Your instructions -> Take the listing below and print exactly the lines starting at the line containing "right hip: (92, 118)" and ending at the line containing "right ankle: (87, 147)", both ends included, and no others.

Material for this exercise ->

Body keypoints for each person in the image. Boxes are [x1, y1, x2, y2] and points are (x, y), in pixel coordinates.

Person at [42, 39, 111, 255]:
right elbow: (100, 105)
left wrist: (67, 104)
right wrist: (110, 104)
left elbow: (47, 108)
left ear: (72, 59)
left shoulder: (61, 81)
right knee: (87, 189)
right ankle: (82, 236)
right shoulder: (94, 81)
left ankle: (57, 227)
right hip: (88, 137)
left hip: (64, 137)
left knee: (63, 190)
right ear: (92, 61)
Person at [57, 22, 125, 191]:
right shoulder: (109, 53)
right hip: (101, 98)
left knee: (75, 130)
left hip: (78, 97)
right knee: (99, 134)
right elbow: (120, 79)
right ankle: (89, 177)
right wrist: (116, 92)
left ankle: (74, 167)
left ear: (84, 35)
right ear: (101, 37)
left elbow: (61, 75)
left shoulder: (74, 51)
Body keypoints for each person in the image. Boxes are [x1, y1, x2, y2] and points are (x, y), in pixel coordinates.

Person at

==

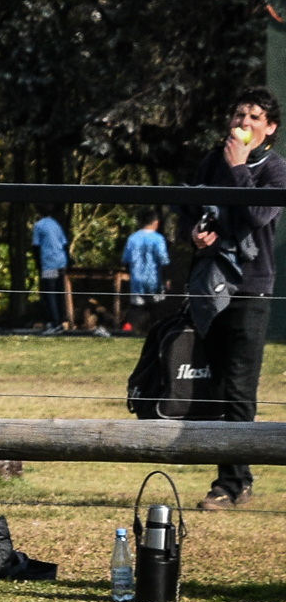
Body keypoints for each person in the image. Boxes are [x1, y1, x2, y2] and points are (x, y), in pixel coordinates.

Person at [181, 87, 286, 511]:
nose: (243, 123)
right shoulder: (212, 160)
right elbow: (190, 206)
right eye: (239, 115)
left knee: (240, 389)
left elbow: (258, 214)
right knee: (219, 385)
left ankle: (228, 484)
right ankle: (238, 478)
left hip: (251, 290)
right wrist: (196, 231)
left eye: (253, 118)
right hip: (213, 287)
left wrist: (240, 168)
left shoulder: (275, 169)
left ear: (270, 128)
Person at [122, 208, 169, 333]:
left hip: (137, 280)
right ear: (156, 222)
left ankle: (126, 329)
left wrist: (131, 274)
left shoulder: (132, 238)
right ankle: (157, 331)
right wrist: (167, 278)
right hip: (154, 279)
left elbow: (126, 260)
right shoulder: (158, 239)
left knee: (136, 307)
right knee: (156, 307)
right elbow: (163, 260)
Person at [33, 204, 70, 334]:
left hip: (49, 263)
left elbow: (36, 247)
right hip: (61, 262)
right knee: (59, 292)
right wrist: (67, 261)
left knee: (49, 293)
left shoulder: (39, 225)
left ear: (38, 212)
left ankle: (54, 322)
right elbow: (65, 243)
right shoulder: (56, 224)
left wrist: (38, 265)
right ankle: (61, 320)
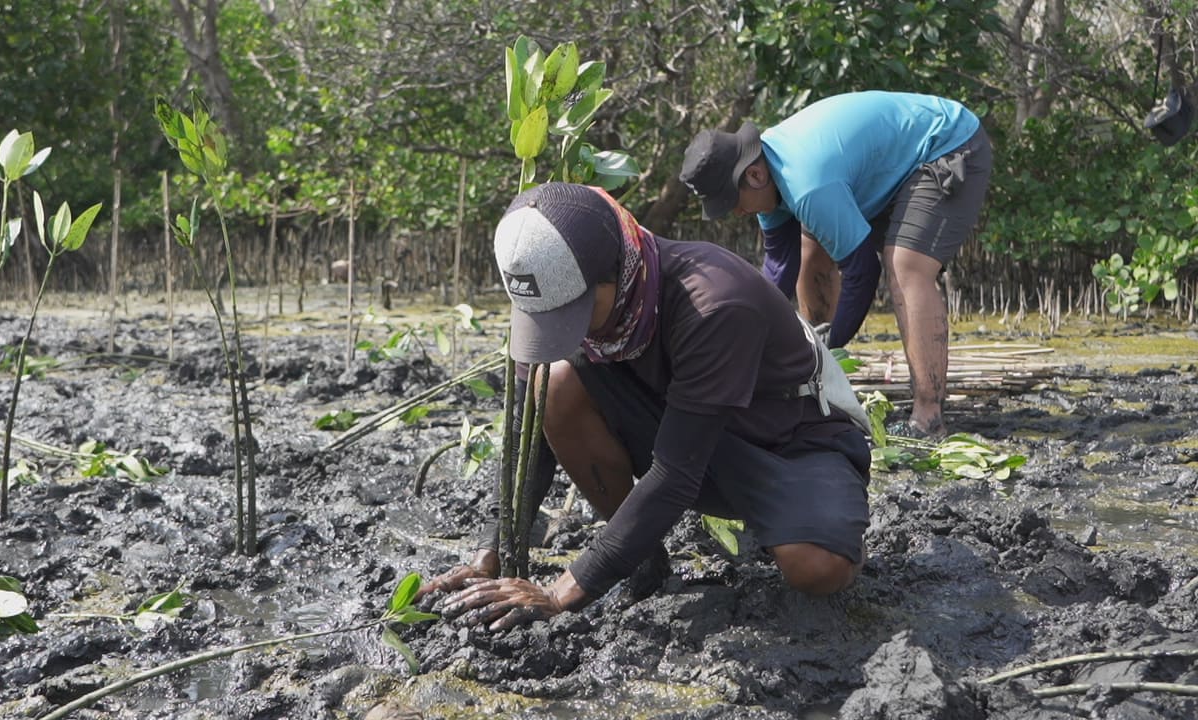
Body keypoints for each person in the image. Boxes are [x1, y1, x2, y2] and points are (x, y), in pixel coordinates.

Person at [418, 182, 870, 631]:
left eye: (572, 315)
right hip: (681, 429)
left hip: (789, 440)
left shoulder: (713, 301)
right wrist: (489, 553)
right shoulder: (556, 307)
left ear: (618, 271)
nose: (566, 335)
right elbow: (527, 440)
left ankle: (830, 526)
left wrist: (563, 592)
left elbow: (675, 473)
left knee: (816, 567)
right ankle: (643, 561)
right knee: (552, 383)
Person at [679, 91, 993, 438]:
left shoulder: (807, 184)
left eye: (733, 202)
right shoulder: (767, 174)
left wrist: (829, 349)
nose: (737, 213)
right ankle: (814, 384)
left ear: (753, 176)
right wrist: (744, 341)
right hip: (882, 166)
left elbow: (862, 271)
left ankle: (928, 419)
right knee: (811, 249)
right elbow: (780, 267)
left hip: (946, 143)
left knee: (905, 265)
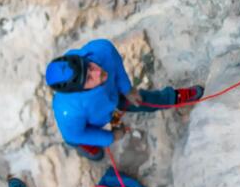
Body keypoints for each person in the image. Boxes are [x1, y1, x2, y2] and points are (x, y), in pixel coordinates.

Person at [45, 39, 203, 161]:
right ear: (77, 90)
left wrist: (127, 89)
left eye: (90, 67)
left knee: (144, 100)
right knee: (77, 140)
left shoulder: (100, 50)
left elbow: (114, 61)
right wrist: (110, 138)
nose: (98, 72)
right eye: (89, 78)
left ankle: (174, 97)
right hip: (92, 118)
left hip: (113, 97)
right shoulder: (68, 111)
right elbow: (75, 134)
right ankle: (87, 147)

Solution below ->
right hip: (92, 118)
left hip: (113, 97)
right shoulder: (68, 111)
right elbow: (75, 134)
right ankle: (87, 147)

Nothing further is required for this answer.